• TASK SET:
**1.** Reproduce the text of the Template Method exercise between "You may rename" and "want more flexibility!", inclusive.
**2.** In the Template Method exercise, what must CreateSet return in the class MultiValueDictionarySortedSet?

PAGE EXTRACT: Begin

Exercise: Template Method, MultiValueDictionary

In a previous exercise you programmed a class MultiValueDictionary.

In the solution to the previous exercise elements are kept in a HashSet<TValue>.

In this exercise you must make the solution more flexible, so that we can use different kinds of ISet<TValue> implementations (like HashSet<T> and SortedSet<T>) to keep the elements.

To obtain this you must use the Template Method Design Pattern.

Getting started

Download the solution to the original exercise MultiValueDictionary.

You may rename the project to TemplateMultiValueDictionary.

In the Add method locate the line

  values = new HashSet<TValue>();

This is where we decide to use a HashSet. This is were we want more flexibility!

Abstract class

Make the class MultiValueDictionary abstract - and rename it to AbstractMultiValueDictionary.

Make an abstract method

  protected abstract ISet<TValue> CreateSet();   

Substitute the line

  values = new HashSet<TValue>()

with the line

  values = CreateSet();  

Now the Add() method is a template method (it calls an abstract method).

Sub class, MultiValueDictionaryHashSet

Make another class, MultiValueDictionaryHashSet. This class must extend AbstractMultiValueDictionary, and implement the abstract method CreateSet().

CreateSet must return a new HashSet<TValue>();

Unit test

Adapt the Unit Test to test the MultiValueDictionaryHashSet class.

Sub class, MultiValueDictionarySortedSet

Make yet another class, MultiValueDictionarySortedSet. This class must extend AbstractMultiValueDictionary, and implement the abstract method CreateSet().

CreateSet must return a new SortedSet<TValue>();

Unit test

Copy the Unit Test class and change it so that it tests the class MultiValueDictionarySortedSet.

PAGE EXTRACT: End
RECORD EXTRACTS: Begin

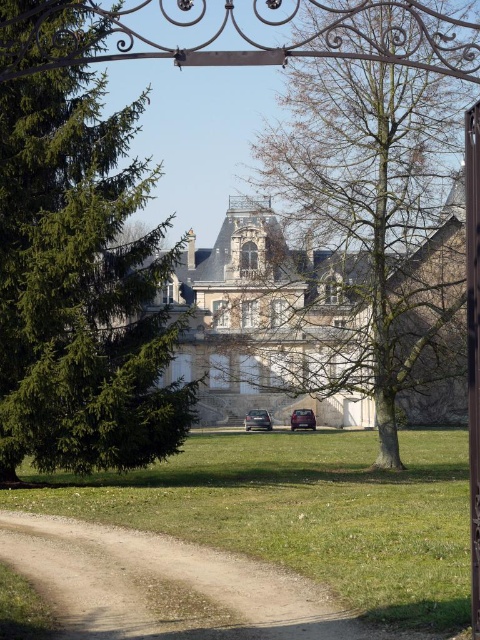
Question: Does metallic gate at center have a larger size compared to matte black car at center?

Choices:
 (A) no
 (B) yes

Answer: (B)

Question: Can you confirm if bare wood tree at center is bigger than dirt path at lower left?

Choices:
 (A) yes
 (B) no

Answer: (A)

Question: Does green matte tree at left appear over metallic gate at center?

Choices:
 (A) no
 (B) yes

Answer: (B)

Question: Which of these objects is positioned closest to the metallic gate at center?

Choices:
 (A) bare wood tree at center
 (B) matte black car at center
 (C) green matte tree at left

Answer: (C)

Question: Which point is farther to the camera?

Choices:
 (A) (477, 180)
 (B) (385, 61)

Answer: (B)

Question: Which point appears farthest from the camera in this image?

Choices:
 (A) (254, 419)
 (B) (475, 205)
 (C) (309, 424)
 (D) (99, 237)

Answer: (C)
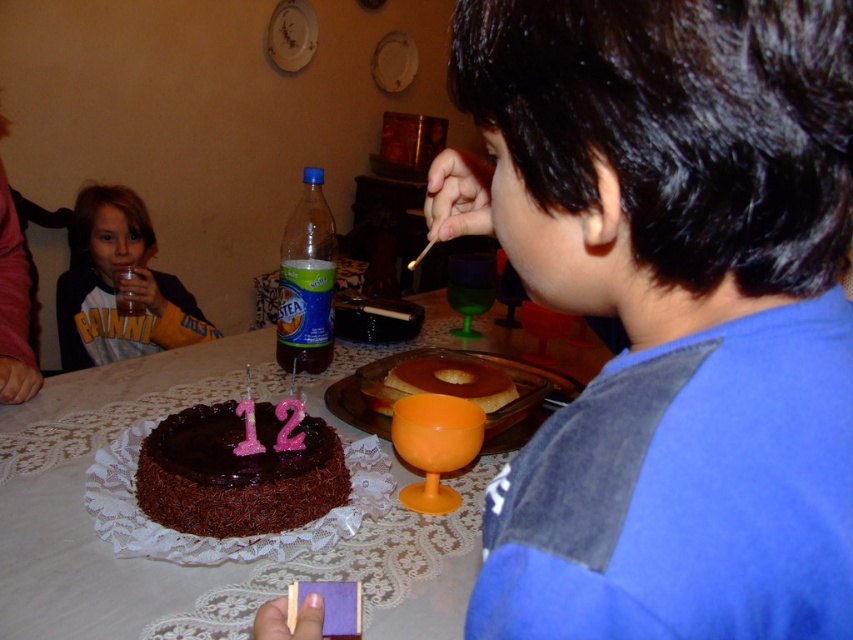
Which is below, white lace tablecloth at center or chocolatesmoothcake at lower center?

Positioned lower is chocolatesmoothcake at lower center.

Is point (85, 509) positioned before point (305, 500)?

No, it is not.

At what (x,y) coordinates should I click in order to perform the action: click on white lace tablecloth at center. Please return your answer as a coordinate pair (x, y). This screenshot has width=853, height=640. Looking at the image, I should click on (85, 509).

Who is taller, blue cotton shirt at right or matte yellow shirt at left?

matte yellow shirt at left

Between blue cotton shirt at right and matte yellow shirt at left, which one appears on the left side from the viewer's perspective?

matte yellow shirt at left is more to the left.

The height and width of the screenshot is (640, 853). Find the location of `blue cotton shirt at right`. blue cotton shirt at right is located at coordinates (669, 308).

This screenshot has width=853, height=640. What are the coordinates of `blue cotton shirt at right` in the screenshot? It's located at (669, 308).

Does white lace tablecloth at center have a lesser height compared to golden caramel flan at center?

In fact, white lace tablecloth at center may be taller than golden caramel flan at center.

How distant is white lace tablecloth at center from golden caramel flan at center?

They are 8.33 inches apart.

Who is more distant from viewer, (51, 592) or (413, 371)?

The point (413, 371) is more distant.

You are a GUI agent. You are given a task and a screenshot of the screen. Output one action in this format:
    pyautogui.click(x=<x>, y=<y>)
    Task: Click on the white lace tablecloth at center
    Image resolution: width=853 pixels, height=640 pixels.
    Given the screenshot: What is the action you would take?
    pyautogui.click(x=85, y=509)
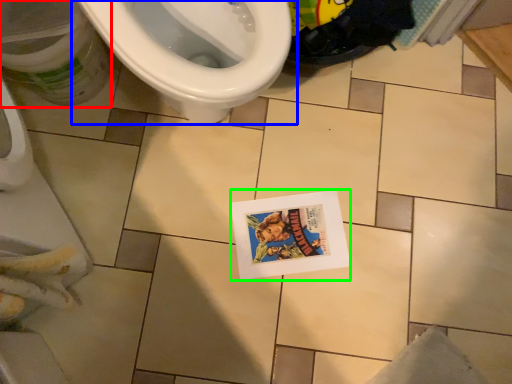
Question: Considering the real-world distances, which object is farthest from potty (highlighted by a red box)? toilet (highlighted by a blue box) or comic book (highlighted by a green box)?

Choices:
 (A) toilet
 (B) comic book

Answer: (B)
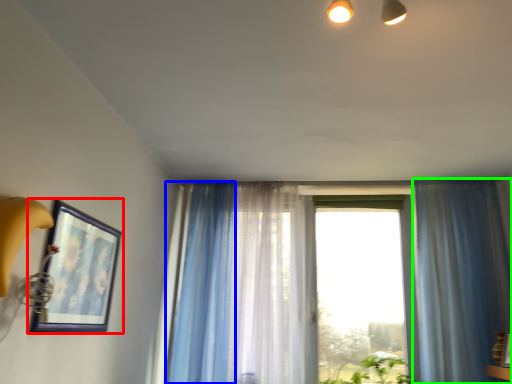
Question: Which object is the closest to the picture frame (highlighted by a red box)? Choose among these: curtain (highlighted by a blue box) or curtain (highlighted by a green box).

Choices:
 (A) curtain
 (B) curtain

Answer: (A)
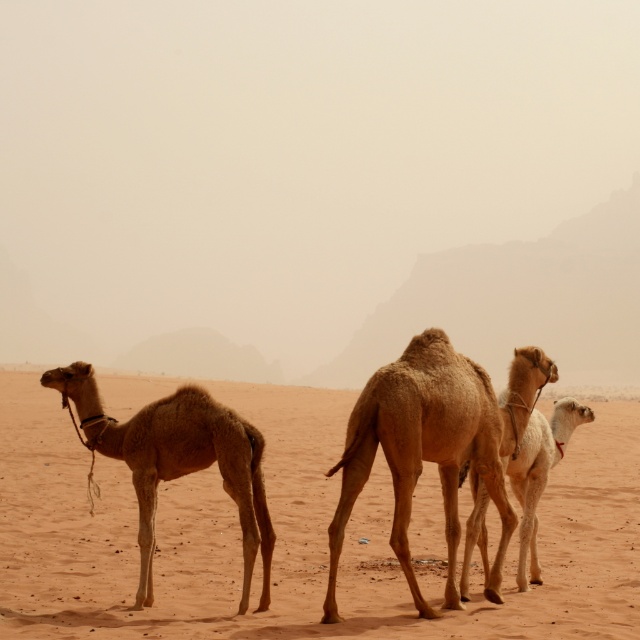
You are standing in the desert scene with three camels. You notice two points marked in the image. The first point is at coordinates point (x=477, y=636) and the second point is at point (x=369, y=420). Which of these two points is nearer to you?

Point (x=477, y=636) is closer to the viewer than point (x=369, y=420), so the first point is nearer to you.

From the picture: You are a photographer standing in the desert and want to capture a closeup shot of the brown textured camel at center. Given that you need to be at least 8 meters away to avoid disturbing it, is your current position suitable?

The brown textured camel at center is 7.83 meters from camera, which is less than the required 8 meters. Therefore, your current position is too close to avoid disturbing it. You need to move back further to maintain a safe distance.

You are a photographer trying to capture the camels in the desert scene. You notice the brown textured camel at center and the light brown smooth camel at center. Which camel is positioned higher in the image?

The brown textured camel at center is positioned higher in the image than the light brown smooth camel at center.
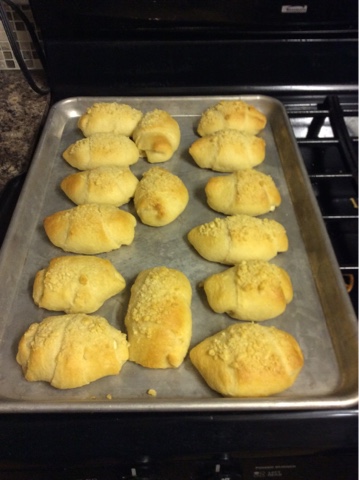
Where is `counter`? The image size is (359, 480). counter is located at coordinates (13, 154).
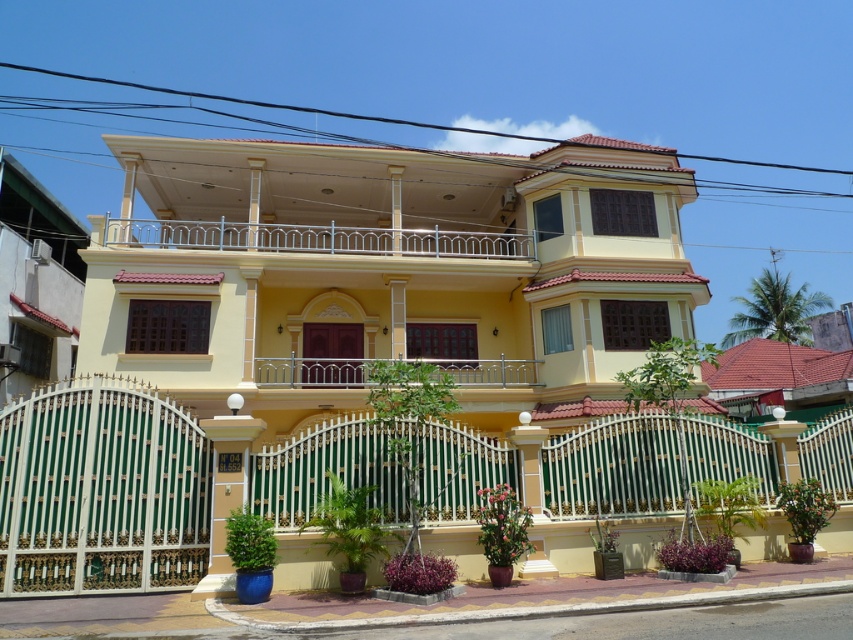
Question: Does green wrought iron fence at center have a greater width compared to silver metallic balcony at center?

Choices:
 (A) no
 (B) yes

Answer: (B)

Question: Is green wrought iron fence at center positioned behind silver metallic balcony at center?

Choices:
 (A) no
 (B) yes

Answer: (A)

Question: Which point is farther to the camera?

Choices:
 (A) green wrought iron fence at center
 (B) silver metallic balcony at center

Answer: (B)

Question: Among these points, which one is farthest from the camera?

Choices:
 (A) click(811, 424)
 (B) click(260, 378)

Answer: (B)

Question: Observing the image, what is the correct spatial positioning of green wrought iron fence at center in reference to silver metallic balcony at center?

Choices:
 (A) below
 (B) above

Answer: (A)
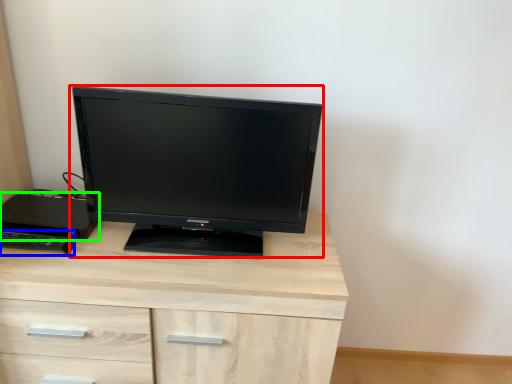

RECORD EXTRACTS: End

• ANSWERS BY TASK:
**1.**
You may rename the project to TemplateMultiValueDictionary.

In the Add method locate the line

  values = new HashSet<TValue>();

This is where we decide to use a HashSet. This is were we want more flexibility!

**2.** A new SortedSet<TValue>.